Please recast the listing, from its first line through the line containing "Next, you'll need to configure an MQTT Client", as a Markdown table with the columns Row and Line. Number each line in order and leave out blank lines.

> [Entries supplied]:
+ + + + + + +
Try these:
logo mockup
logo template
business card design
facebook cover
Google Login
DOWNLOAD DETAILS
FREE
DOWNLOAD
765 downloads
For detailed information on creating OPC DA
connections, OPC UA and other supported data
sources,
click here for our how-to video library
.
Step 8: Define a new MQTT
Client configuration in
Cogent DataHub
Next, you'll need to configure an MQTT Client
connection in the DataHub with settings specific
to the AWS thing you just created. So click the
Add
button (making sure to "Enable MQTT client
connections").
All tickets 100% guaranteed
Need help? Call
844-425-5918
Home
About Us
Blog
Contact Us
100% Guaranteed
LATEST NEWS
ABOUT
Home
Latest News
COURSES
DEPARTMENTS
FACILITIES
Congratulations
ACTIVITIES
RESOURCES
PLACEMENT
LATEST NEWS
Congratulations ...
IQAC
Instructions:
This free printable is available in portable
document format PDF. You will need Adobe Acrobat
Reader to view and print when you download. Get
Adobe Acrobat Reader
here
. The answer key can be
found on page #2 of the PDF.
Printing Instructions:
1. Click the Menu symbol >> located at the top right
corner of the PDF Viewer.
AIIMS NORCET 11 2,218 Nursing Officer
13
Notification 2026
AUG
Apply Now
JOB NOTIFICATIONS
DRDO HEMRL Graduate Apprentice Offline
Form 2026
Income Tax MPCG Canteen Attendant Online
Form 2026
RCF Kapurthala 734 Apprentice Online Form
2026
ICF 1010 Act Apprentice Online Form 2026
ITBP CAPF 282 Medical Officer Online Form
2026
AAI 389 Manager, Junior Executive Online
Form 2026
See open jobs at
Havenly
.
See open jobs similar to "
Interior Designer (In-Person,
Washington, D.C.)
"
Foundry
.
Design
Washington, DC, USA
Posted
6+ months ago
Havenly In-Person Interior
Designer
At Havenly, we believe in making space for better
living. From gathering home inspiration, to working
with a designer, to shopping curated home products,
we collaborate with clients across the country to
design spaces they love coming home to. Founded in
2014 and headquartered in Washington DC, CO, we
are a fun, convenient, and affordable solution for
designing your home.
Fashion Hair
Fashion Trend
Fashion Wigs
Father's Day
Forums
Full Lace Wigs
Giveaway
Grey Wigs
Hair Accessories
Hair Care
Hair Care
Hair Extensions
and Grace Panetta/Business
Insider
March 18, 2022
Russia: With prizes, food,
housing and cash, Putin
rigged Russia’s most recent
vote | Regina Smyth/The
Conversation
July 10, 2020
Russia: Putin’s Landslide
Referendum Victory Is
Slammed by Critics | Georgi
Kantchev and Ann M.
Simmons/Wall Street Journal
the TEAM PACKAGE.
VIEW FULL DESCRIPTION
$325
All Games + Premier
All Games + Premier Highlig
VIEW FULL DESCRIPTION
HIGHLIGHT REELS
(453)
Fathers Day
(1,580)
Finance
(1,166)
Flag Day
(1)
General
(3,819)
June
+ + + + + + +
> [Response to this task]:
| Row | Line |
|---|---|
| 1 | Try these: |
| 2 | logo mockup |
| 3 | logo template |
| 4 | business card design |
| 5 | facebook cover |
| 6 | Google Login |
| 7 | DOWNLOAD DETAILS |
| 8 | FREE |
| 9 | DOWNLOAD |
| 10 | 765 downloads |
| 11 | For detailed information on creating OPC DA |
| 12 | connections, OPC UA and other supported data |
| 13 | sources, |
| 14 | click here for our how-to video library |
| 15 | . |
| 16 | Step 8: Define a new MQTT |
| 17 | Client configuration in |
| 18 | Cogent DataHub |
| 19 | Next, you'll need to configure an MQTT Client |